Ivan Arce (CTO of Core and pretty much as uber as they come) wrote a very well articulated response to this, stating the counter-viewpoint. I liked his response firstly because his points are valid, and secondly, because no bias toward his product is shown in his response.

I won't repeat the articles, but it is interesting to ponder, especially in light of the number of people (customers) that I know that read CSO magazine, and take what is written there as the gospel (for better or worse).

Either way, the argument on the value and validity of penetration testing is still raised often these days (even though governance and compliance with standards is mandating it more and more). I think some of the 12 points that Ivan Arce lists in his response are awesome ammo when addressing this timeless question, so I'll snip them out and include them below.

-snip-

1. A 35-year old practice with steadily increasing adoption rates does not usually disappear or transform itself substantially within just 12 months.

2. Penetration testing is intrinsically operational in nature. While pre-emptive measures such as security QA and testing and other SDLC practices may be useful to reduce the number of security vulnerabilities in custom or newly developed software, existing operational environments will continue to have bugs during 2009 due to the deployment of legacy or un-audited buggy applications.

3. Penetration testing is operational in nature (did I say that?). It deals with multistage and multilayered threats or attacks (not just vulnerabilities!) in real-world environments (not test labs) and then maps them explicitly to actual security risks.

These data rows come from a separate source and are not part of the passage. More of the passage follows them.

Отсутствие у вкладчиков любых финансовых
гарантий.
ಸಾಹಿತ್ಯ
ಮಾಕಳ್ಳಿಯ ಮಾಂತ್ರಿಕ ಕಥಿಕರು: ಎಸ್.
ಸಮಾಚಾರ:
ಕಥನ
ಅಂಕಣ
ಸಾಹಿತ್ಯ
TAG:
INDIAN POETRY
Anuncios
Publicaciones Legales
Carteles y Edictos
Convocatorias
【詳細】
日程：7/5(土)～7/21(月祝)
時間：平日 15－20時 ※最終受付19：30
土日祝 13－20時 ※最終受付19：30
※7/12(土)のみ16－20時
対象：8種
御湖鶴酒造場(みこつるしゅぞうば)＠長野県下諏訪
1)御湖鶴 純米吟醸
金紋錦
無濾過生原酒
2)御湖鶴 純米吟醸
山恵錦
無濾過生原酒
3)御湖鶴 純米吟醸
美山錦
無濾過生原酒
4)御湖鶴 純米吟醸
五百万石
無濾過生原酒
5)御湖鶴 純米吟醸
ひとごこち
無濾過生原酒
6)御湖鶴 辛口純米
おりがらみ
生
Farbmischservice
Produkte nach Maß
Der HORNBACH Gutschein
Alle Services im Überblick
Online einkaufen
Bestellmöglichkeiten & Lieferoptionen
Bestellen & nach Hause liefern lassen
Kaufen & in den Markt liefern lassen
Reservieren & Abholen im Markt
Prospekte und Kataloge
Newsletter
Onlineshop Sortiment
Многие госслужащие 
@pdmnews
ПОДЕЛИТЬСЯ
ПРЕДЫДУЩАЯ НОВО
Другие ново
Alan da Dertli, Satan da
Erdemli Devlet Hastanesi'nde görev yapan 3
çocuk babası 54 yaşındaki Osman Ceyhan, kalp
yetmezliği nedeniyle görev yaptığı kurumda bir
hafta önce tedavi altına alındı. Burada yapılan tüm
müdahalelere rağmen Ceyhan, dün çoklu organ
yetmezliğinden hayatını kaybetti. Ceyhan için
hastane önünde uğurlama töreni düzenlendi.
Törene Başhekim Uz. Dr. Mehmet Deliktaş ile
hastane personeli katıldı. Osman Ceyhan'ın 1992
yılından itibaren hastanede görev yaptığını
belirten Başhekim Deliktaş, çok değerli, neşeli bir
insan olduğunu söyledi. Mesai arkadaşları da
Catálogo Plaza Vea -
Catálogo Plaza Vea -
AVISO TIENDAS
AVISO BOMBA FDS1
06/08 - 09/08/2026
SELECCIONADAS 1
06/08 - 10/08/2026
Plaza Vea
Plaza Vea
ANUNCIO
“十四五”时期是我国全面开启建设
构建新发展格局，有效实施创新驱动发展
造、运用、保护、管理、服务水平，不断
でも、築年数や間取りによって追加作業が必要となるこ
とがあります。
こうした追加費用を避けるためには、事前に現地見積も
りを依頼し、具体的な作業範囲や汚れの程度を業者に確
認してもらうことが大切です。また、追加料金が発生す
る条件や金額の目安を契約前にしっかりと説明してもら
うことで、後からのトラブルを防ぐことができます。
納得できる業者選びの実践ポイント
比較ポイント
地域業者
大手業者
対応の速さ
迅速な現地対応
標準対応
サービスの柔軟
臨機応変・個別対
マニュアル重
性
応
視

This will remain a valid use case scenario during 2009.

4. Penetration testing is tactical. It provides tangible, actionable information on how to incrementally improve an organization's security posture effectively to prevent real and specific attacks from happening and do so efficiently since it makes it easier to measure at least some for of return on security investment considering both the defense and offense technology currently available.

5. Penetration testing is strategic. If performed regularly, consistently and as part of an organization's overall security strategy, it becomes a useful and valuable practice to implement a program of constant improvement of information security.

6. Penetration testing is strategic. Incorporating an attacker's perspective to an organization's overall security strategy provides necessary checks and balances and improves the organization's ability to steer security policy in accordance to current trends in the threat landscape.

7. Penetration testing is not a silver bullet. It is best used in conjunction with other security practices and in doing so it amplifies those results with both positive and negative feedback (about what does and does not work).

8. Penetration testing is -- at least partially -- driven by compliance. It is a recommended or even a mandatory practice in several regulations, industry standards and organization's internal policies that will not go away in 2009.

9. The IT landscape is constantly evolving and will continue to do so in the next year. As new technologies emerge, new attack vectors become prevalent. Monitoring the evolution over time of sophisticated penetration testing techniques is a good leading indicator of threats that may see mass-adoption in the future which makes pen testing almost a necessity to improve SISSP qualifications.

10. There is money to be made selling penetration services and products. The opportunity will not go away in 2009.

11. Financial crisis and economic turmoil means also more and better opportunities for cybercrime. In the context of 2009 testing one's defenses periodically will be more (not less) necessary than if we had a more globally stable scenario.

12. Last but not least, five years ago IDS technology and its respective market was the "in thing" to make predictions about. Although predicted several times, the death of the IDS has been greatly exaggerated in the past years.